• _Quelle_:
▬▬▬
Protocol of the Session on March 22, 2012

Wir sind am Bau beteiligt. Aber hier geht es um die Ausführung von Bundesgesetzen, um die Ausführung des Asylverfahrensgesetzes. § 18a des Asylverfahrensgesetzes schafft die bundesrechtliche Verpflichtung für die Länder, in denen die Flughäfen liegen, einen solchen Flughafenabschiebungsgewahrsam einzurichten. Sie wissen, dass viele Flughäfen in Deutschland ihn haben.

Die alleinige Frage ist also, ob wir als Berlin eine Einwirkungsmöglichkeit haben, an dieser Einrichtung irgendetwas zu ändern. Weder aus den materiellen noch aus den formellen Voraussetzungen für dieses ganze Verfahren lässt sich irgendeine Einwirkungsmöglichkeit des Landes Berlin ableiten. Deswegen ist Ihr Appell und Ihr dringender Wunsch, dass wir hier etwas verhindern, einfach nicht machbar und umsetzbar. Er geht ins Leere.

Wir müssen die Diskussion anders führen, Frau Bayram, nämlich fragen, ob ein solches Verfahren auf Bundesebene dauerhaften Bestand hat. Wir kennen die Initiative des Landes Brandenburg, die darauf abzielt, daran auf Bundesebene etwas zu ändern.

[Canan Bayram (GRÜNE): Aber der Regierende hat gesagt, Sie machen da nicht mit!]

Natürlich kann ich Ihnen auch zugestehen, dass es durchaus zwiespältig ist, wenn in einem solchen Gewahrsam die Rechtsmittelfristen äußerst kurz, nur drei Tage, sind oder wenn die Abschiebungshindernisse vermutlich abschließend gar nicht geprüft werden können. Auch haben wir tatsächlich festzustellen, dass wir sehr geringe Fallzahlen haben. Deswegen macht es durchaus Sinn, im Bund darüber nachzudenken, ob man dieses Verfahren so, wie es jetzt ausgeschaltet ist, dauerhaft braucht.

[Zuruf von Canan Bayram (GRÜNE)]

Nein, wir sind nicht gefragt an diesem Punkt, das ist Sache des Bundestags. Jetzt geht es darum, ob man diese ganze Einrichtung deswegen ablehnt oder völlig auf es verzichten kann oder ob man sich vorstellen kann, daran etwas zu modifizieren. Wir halten es jedenfalls im Unterschied zu Ihnen nicht für angezeigt, das gesamte Verfahren des Flughafengewahrsams abzuschaffen, sondern wir

werden im Bund, bei unseren Kollegen im Bundestag, darüber nachdenken, ob man die Defizite, die ja festgestellt werden, abstellen kann.
▬▬▬
• _Auszüge_:
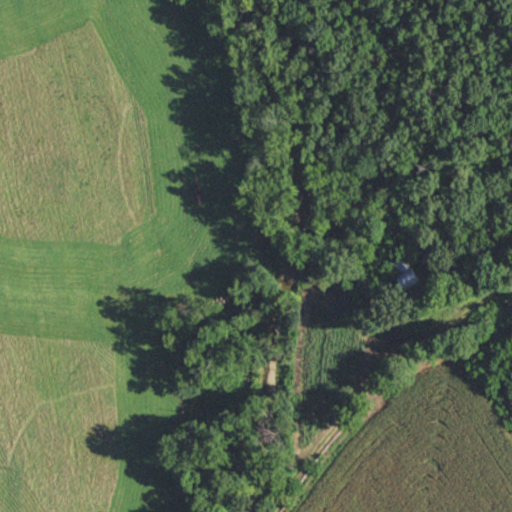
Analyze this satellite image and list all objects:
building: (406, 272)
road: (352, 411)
▬▬▬
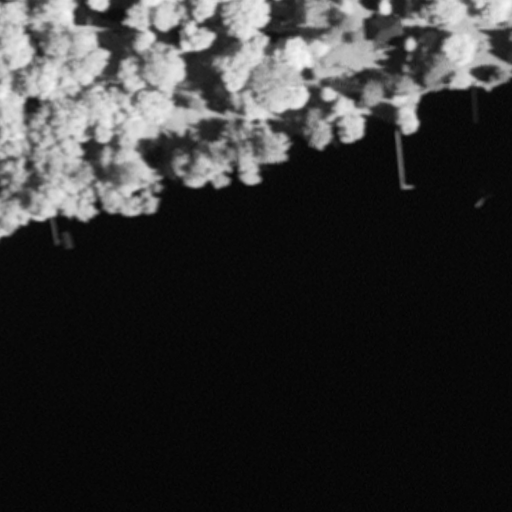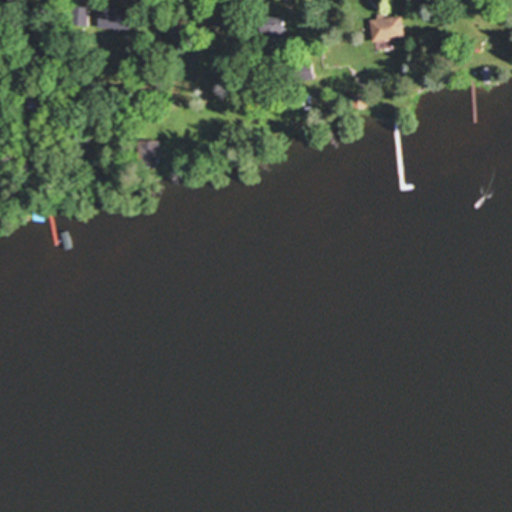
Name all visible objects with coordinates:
▬▬▬
• _Aufgaben_:
1. Gib aus dem Protokoll über den Flughafengewahrsam den Abschnitt wortgetreu wieder, der mit den Worten beginnt, in denen „Wir sind am“ steht, und mit „geht ins Leere.“ schließt.
2. Setze das Protokoll über den Flughafengewahrsam nach seinem letzten Satz fort.

• _Lösungen_:
1.
Wir sind am Bau beteiligt. Aber hier geht es um die Ausführung von Bundesgesetzen, um die Ausführung des Asylverfahrensgesetzes. § 18a des Asylverfahrensgesetzes schafft die bundesrechtliche Verpflichtung für die Länder, in denen die Flughäfen liegen, einen solchen Flughafenabschiebungsgewahrsam einzurichten. Sie wissen, dass viele Flughäfen in Deutschland ihn haben.

Die alleinige Frage ist also, ob wir als Berlin eine Einwirkungsmöglichkeit haben, an dieser Einrichtung irgendetwas zu ändern. Weder aus den materiellen noch aus den formellen Voraussetzungen für dieses ganze Verfahren lässt sich irgendeine Einwirkungsmöglichkeit des Landes Berlin ableiten. Deswegen ist Ihr Appell und Ihr dringender Wunsch, dass wir hier etwas verhindern, einfach nicht machbar und umsetzbar. Er geht ins Leere.

2.
Lassen Sie mich noch eins festhalten: Wenn wir hier, acht Wochen vor Eröffnung des Flughafens, praktisch aufgefordert werden, eine Bundesratsinitiative zur Verhinderung des Abschiebegewahrsams zu ergreifen, dann muss man wirklich sagen: Das ist ein bisschen albern, weil man schon ein paar Jahre vorher daran hätte denken können. Dann hätte man sich bei Planung und Bau darauf einstellen können. Damit werden wir das jetzt nicht verhindern, und wir wollen es auch nicht verhindern, sondern eine vernünftige rechtspolitische Debatte im Bund darüber führen. Dann kann man sehen, ob man zu Veränderungen kommt. – Herzlichen Dank!

[Beifall bei der SPD und der CDU]

Vielen Dank! – Für die Fraktion Die Linke Herr Taş.

Sehr geehrter Herr Präsident! Sehr geehrte Damen und Herren! Wir bedauern sehr, dass der Antrag der Fraktion Bündnis 90/Die Grünen im Innenausschuss mit den Stimmen der SPD-CDU-Koalition abgelehnt worden ist.

[Beifall bei der LINKEN, den GRÜNEN und den PIRATEN]

Es ist unwürdig, dass im neuen Flughafen der sich als weltoffen und multikulturell gerierenden Bundeshauptstadt ein Gefängnis eingerichtet werden soll.

Herr Zimmermann! Ja, ich kenne das diesbezügliche Urteil des Bundesverfassungsgerichts aus dem Jahr 1995:

Die Begrenzung des Aufenthalts von Asylsuchenden während des Verfahrens auf die für ihre Unterbringung vorgesehenen Räumlichkeiten im Transitbereich eines Flughafens stellt keine Freiheitsentziehung oder Freiheitsbeschränkung dar.

Bei allem Respekt vor dem Hohen Gericht und dessen Beitrag zur Demokratisierung unseres Landes – was ist es anderes als Freiheitsentzug, wenn die asylsuchenden Menschen diese Räumlichkeiten nicht verlassen dürfen? Diese Menschen sind nur eines Verbrechens schuldig: Sie haben politisches Asyl beantragt. Und anstatt ihnen ein ordentliches Asylverfahren zu garantieren, sperrt man sie ein, um sie im Schnellverfahren wieder loszuwerden.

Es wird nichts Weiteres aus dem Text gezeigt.